O racismo e a descriminação social existem em força nos nossos dias. As manias de que uns são mais do que os outros está bem impregnada nas cabeças de muita gente e de muitas famílias que se consideram pessoas e famílias únicas como se o mundo fosse criado só e exclusivamente para elas. Nada mais enganador e no momento crucial a verdade prevalecerá.

Esta mania há muito tempo que deveria ter desaparecido das sociedades. Sempre pensei e quero continuar a pensar que educação em força e a formação superior academicamente falando deve suscitar um espírito social, que enforma a mentalidade geral para a tolerância e a repudiar automaticamente todo o sinal de racismo e de discriminação social. Às vezes parece que me engano e que alimento uma utopia.

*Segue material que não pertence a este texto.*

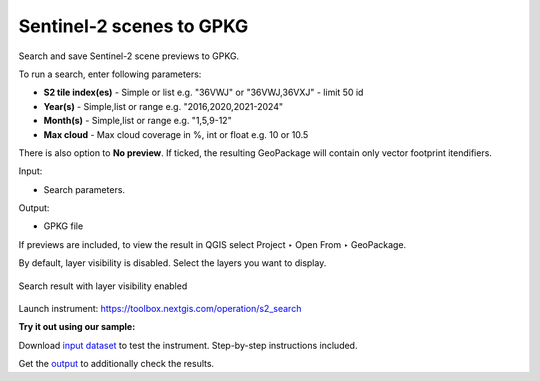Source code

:.. sectionauthor:: Юлия Григоренко <grigorenko.j@gmail.com>

Sentinel-2 scenes to GPKG 
============================

Search and save Sentinel-2 scene previews to GPKG.

To run a search, enter following parameters:

* **S2 tile index(es)** - Simple or list e.g. "36VWJ" or "36VWJ,36VXJ" - limit 50 id
* **Year(s)** - Simple,list or range e.g. "2016,2020,2021-2024"
* **Month(s)** - Simple,list or range e.g. "1,5,9-12"
* **Max cloud** - Max cloud coverage in %, int or float e.g. 10 or 10.5

There is also option to **No preview**. If ticked, the resulting GeoPackage will contain only vector footprint itendifiers.

Input:

* Search parameters.

Output:

* GPKG file

If previews are included, to view the result in QGIS select Project ‣ Open From ‣ GeoPackage.

By default, layer visibility is disabled. Select the layers you want to display.

.. figure:: _static/s2_search_output_en.png
   :name: s2_search_output_pic
   :align: center
   :width: 20cm

   Search result with layer visibility enabled

Launch instrument: https://toolbox.nextgis.com/operation/s2_search

**Try it out using our sample:**

Download `input dataset <https://nextgis.com/data/toolbox/s2_search/s2_search_inputs.zip>`_ to test the instrument. Step-by-step instructions included.

Get the `output <https://nextgis.com/data/toolbox/s2_search/s2_search_outputs.zip>`_ to additionally check the results.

Porém, nota-se ainda uma carga de preconceitos contra as etnias, as raças e as classes sociais menos qualificadas ou que se expressam em modos diferentes, ou seja, na cor, na mentalidade, na cultura e na religião. Entre nós pode ser que o preconceito esteja maioritariamente assente na sorte que bafejou alguém pelo tacho ou pelo privilégio de pertencer à classe dominante no partido, no governo ou na herança senhorial que advém dos tempos tristes do «regime da colonia».

Qualquer forma de racismo e de discriminação social é intolerável em ambientes onde se confessa e prega o espírito fraternal do Cristianismo. E não menos será intolerável percebermos que existe repúdio pelos outros, quando há muito nos guiamos pela luz da Declaração Universal dos Direitos Humanos. Estas luzes abençoadas que nos iluminam a razão, deviam ser prioridades na condução do pensamento e da ação.

Os nossos tempos estão perigosos e cada vez mais os povos manifestamente manipulados por notícias populistas e mentirosas se deixam comandar e são levados a escolherem a pior parte, que bastas vezes se revelam, essas más escolhas, contra os interesses elementares dos próprios povos eleitores. Há exemplos bem evidentes por aí.

Neste âmbito precisamos de gente responsável que se envolva na luta contra a questão da «superioridade» entre os diversos grupos sociais. Todos são necessários. Todos com todos edificam o mundo e a sociedade. A paz não é possível sem esta convivência reconhecida sobre o valor excelente que é a diversidade humana. Nada de invejas e nada de sentimentos de que uns são mais do que os outros, faça o que fizer e tenha o que tiver. Por isso, sempre basta reconhecer-se e ser gente com toda a gente.